Test fixtures and lifecycle in Kotlin - Time & Space Complexity
When using test fixtures and lifecycle methods in Kotlin tests, it's important to see how setup and teardown steps affect the total time taken.
We want to know how the time grows as the number of tests increases.
Analyze the time complexity of the following Kotlin test lifecycle code.
class ExampleTest {
@BeforeEach
fun setup() {
// Prepare test data
}
@Test
fun testOne() {
// Test logic
}
@Test
fun testTwo() {
// Test logic
}
}
This code runs setup before each test method to prepare data, then runs the tests.

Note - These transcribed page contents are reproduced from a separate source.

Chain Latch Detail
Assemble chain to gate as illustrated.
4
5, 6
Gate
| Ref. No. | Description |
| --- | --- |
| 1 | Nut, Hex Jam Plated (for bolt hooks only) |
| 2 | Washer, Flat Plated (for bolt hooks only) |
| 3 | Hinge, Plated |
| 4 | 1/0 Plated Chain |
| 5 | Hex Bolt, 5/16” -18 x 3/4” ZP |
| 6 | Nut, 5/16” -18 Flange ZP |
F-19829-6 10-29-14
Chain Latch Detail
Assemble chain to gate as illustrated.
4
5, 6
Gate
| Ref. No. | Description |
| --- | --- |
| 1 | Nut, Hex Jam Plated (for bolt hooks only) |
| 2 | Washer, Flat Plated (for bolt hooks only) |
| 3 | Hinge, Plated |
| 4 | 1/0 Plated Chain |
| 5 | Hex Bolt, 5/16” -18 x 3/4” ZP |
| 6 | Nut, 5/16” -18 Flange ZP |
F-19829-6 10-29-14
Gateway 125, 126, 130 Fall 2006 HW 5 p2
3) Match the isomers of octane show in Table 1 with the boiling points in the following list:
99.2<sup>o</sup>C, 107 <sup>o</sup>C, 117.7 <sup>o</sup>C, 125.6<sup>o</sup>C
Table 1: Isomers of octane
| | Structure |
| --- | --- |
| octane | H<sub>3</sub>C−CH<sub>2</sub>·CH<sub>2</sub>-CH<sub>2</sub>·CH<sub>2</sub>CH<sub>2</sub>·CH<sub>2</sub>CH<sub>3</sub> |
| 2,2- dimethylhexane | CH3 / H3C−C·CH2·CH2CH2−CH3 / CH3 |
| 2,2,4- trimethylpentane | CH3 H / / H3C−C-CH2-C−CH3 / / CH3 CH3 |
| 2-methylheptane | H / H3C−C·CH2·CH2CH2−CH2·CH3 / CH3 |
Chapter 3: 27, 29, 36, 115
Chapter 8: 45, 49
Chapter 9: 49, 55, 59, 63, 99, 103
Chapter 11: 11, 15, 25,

Look at what repeats when tests run.
- Primary operation: The setup method runs before each test.
- How many times: Once for each test method.
As the number of tests grows, the setup runs that many times too.
| Input Size (number of tests) | Approx. Setup Runs |
|---|---|
| 10 | 10 |
| 100 | 100 |
| 1000 | 1000 |
Pattern observation: The setup time grows directly with the number of tests.
Time Complexity: O(n)
This means the total setup time increases in a straight line as you add more tests.
[X] Wrong: "Setup runs only once no matter how many tests there are."
[OK] Correct: Setup marked with @BeforeEach runs before every test, so it repeats for each test method.
Understanding how test setup time grows helps you write efficient tests and shows you think about code performance in real projects.
"What if we change @BeforeEach to @BeforeAll? How would the time complexity change?"